**WORK REQUIRED**
Find every line below that contains the word "Τσίπρα" and copy each one. Uppercase and lowercase letters count as different.

**ENTRIES SHOWN**
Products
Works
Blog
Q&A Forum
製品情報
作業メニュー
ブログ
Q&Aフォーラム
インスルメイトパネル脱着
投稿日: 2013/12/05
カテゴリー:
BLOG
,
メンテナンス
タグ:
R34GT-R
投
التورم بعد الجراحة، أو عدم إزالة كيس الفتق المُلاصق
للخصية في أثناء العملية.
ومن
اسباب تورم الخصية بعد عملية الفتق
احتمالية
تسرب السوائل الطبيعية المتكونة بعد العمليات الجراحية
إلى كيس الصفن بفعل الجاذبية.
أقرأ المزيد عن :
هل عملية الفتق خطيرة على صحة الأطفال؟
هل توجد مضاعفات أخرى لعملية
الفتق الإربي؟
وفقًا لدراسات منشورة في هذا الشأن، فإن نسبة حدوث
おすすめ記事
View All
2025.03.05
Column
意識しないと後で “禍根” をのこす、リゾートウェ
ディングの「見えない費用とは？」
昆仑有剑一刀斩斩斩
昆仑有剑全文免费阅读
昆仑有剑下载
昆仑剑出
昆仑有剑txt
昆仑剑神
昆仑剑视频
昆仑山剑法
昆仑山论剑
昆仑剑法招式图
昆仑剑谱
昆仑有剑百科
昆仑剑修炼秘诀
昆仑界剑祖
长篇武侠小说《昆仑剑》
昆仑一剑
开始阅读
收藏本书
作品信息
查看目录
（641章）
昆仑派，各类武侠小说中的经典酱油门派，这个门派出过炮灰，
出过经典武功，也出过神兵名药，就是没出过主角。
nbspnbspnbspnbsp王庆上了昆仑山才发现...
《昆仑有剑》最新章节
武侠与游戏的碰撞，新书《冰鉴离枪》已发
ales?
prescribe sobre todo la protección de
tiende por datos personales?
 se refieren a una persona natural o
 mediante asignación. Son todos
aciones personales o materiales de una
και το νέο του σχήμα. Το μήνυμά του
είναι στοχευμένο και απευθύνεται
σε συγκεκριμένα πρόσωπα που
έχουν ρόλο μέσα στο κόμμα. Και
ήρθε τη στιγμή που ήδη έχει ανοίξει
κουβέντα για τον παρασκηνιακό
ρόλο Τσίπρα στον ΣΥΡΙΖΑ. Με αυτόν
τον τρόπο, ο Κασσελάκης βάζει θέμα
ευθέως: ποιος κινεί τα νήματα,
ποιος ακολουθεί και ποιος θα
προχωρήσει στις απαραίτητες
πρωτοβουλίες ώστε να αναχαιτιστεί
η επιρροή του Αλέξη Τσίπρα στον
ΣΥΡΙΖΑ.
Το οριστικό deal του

**WRITTEN REPLY**
ρόλο Τσίπρα στον ΣΥΡΙΖΑ. Με αυτόν
η επιρροή του Αλέξη Τσίπρα στον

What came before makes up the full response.